Entre templos llenos de historia y emoción, este viernes por la noche se dio inicio al XV Festival Internacional de Música Renacentista y Barroca Americana “Misiones de Chiquitos”, en la Capilla Los Huérfanos, en Santa Cruz.
No fue solo una inauguración. Fue un momento para recordar cómo, hace 30 años, una música que parecía olvidada volvió a escucharse y hoy emociona al mundo entero.
La ministra de Culturas, Cinthya Yañez, junto a invitados especiales, destacó ese largo camino y el esfuerzo de quienes hicieron posible este festival, especialmente la Asociación Pro Arte y Cultura (APAC). Resaltó que este evento no solo es uno de los más importantes en su tipo, sino también un orgullo para Bolivia.
Por su parte, Percy Añez, de APAC, expresó la alegría de finalmente arrancar después de meses de trabajo. Contó que este es un festival profundamente boliviano, donde participan artistas de todo el país y también del exterior.
Para él, la música es parte de la vida en Santa Cruz, una herencia que viene desde la época de las misiones. “Es una forma de vivir en comunidad, respetándonos unos a otros”, dijo, destacando además que el festival se mantiene gracias al apoyo voluntario de la gente.
Uno de los aspectos más valiosos de este evento es el rescate de más de 5 mil partituras antiguas encontradas en la región, que hoy vuelven a sonar en escenarios llenos de historia.
El festival también mueve la economía local. Durante estos días habrá más de 120 conciertos en distintos espacios, lo que atraerá visitantes y beneficiará a sectores como el turismo y la gastronomía en la Chiquitania.

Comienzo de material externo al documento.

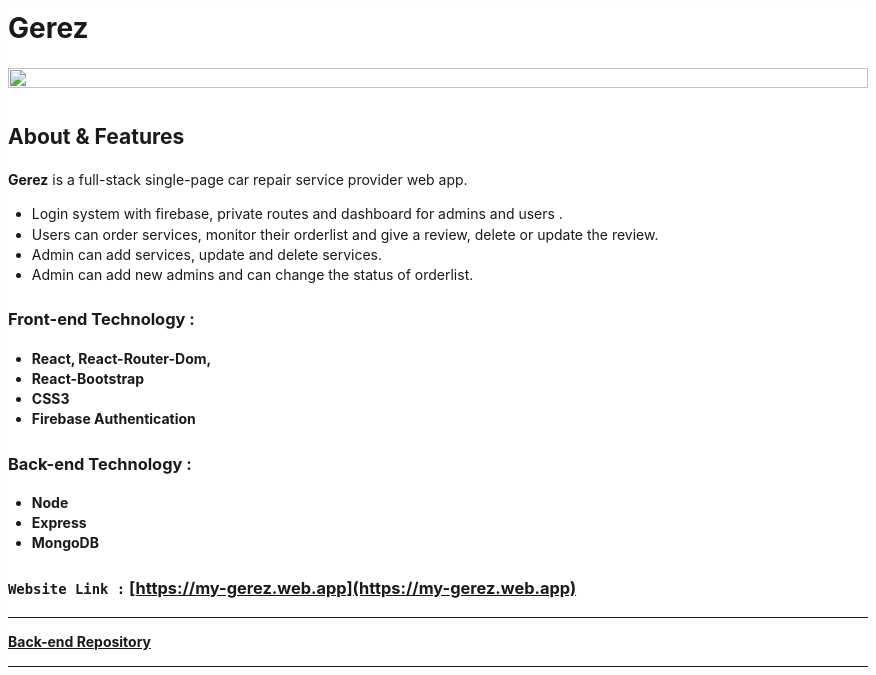 # **Gerez**

<a  href="https://my-gerez.web.app/">
    <img  width="100%"  height="100%"  src="https://i.ibb.co/kg8DWn9/Gerez.png"/>
</a>

## About & Features

**Gerez** is a full-stack single-page car repair service provider web app.

-   Login system with firebase, private routes and dashboard for admins and users .
-   Users can order services, monitor their orderlist and give a review, delete or update the review.
-   Admin can add services, update and delete services.
-   Admin can add new admins and can change the status of orderlist.

### Front-end Technology :

-   **React, React-Router-Dom,**
-   **React-Bootstrap**
-   **CSS3**
-   **Firebase Authentication**

### Back-end Technology :

-   **Node**
-   **Express**
-   **MongoDB**

### `Website Link :` [https://my-gerez.web.app](https://my-gerez.web.app)

<hr/>

**[Back-end Repository](https://github.com/SohelIslamImran/gerez-server)**

<hr/>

Este año, el evento contará con 136 conciertos en 10 días, con la participación de 1.300 músicos de Bolivia y de otros 20 países. Además de las misiones, también se suman otros escenarios, incluso en ciudades como Tarija.
El Festival de Chiquitos no es solo música. Es memoria, identidad y un ejemplo de cómo la cultura puede unir a las personas y dar vida a toda una región.